Bien difficile, au lendemain du 1er tour des législatives, d’anticiper l’ampleur de l’offensive contre les droits des salariéEs et la rapidité de sa mise en œuvre.
Mais le petit jeu des avants-projets, des fuites, du dépôt de plainte contre la diffusion de documents, ne saurait masquer longtemps les projets gouvernementaux.
TouTEs Uber ?
Dans le flou des informations, on perçoit la volonté de modifier de fond en comble l’architecture des relations du travail construite depuis plus d’un siècle. Certes, ce n’est pas la première fois que le démantèlement du code du travail est évoqué. Mais, cette fois la conjonction des crises économique et politique, de l’effondrement des partis de « gauche », l’affaiblissement militant et les reculs idéologiques des principales organisations syndicales donnent une marge de manœuvre importante à ce projet.

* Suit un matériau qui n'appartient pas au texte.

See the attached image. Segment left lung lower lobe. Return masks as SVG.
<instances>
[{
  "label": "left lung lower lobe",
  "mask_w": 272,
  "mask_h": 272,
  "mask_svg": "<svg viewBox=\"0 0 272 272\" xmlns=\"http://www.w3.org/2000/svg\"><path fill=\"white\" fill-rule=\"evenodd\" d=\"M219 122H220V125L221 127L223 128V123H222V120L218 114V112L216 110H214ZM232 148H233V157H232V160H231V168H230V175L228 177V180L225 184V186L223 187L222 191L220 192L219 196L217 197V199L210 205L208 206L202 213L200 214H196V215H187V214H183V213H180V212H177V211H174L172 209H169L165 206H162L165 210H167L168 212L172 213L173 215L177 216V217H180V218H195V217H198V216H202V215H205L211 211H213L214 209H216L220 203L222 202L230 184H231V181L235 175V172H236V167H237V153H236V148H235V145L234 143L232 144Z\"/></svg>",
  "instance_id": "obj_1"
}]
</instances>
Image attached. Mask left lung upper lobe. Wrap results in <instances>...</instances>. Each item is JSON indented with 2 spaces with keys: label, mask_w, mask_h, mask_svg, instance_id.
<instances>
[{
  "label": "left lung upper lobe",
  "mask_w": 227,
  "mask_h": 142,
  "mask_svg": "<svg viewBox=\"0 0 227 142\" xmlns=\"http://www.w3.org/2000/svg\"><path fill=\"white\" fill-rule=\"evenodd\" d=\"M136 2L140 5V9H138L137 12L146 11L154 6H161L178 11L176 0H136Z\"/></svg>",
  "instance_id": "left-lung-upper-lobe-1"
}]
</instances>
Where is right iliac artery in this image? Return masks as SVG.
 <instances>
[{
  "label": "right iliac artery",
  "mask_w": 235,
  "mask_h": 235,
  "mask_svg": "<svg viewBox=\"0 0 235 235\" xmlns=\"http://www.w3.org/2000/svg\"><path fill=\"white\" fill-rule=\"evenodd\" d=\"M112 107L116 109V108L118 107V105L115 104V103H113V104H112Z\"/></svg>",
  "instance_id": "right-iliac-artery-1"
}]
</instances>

Un projet qui se déploie sous le drapeau de la « libération du travail » cher au patronat. À l’ordre du jour, ce n’est même plus la flexisécurité mais la flexibilité, la mobilité, rendant les salariéEs individualisés, entièrement à disposition de l’« entrepreneur ». Souvenons-nous de la déclaration du ministre de l’Économie Macron : « La vie d’un entrepreneur est bien souvent plus dure que celle d’un salarié. Il ne faut jamais l’oublier. Il peut tout perdre, lui, et il a moins de garanties ».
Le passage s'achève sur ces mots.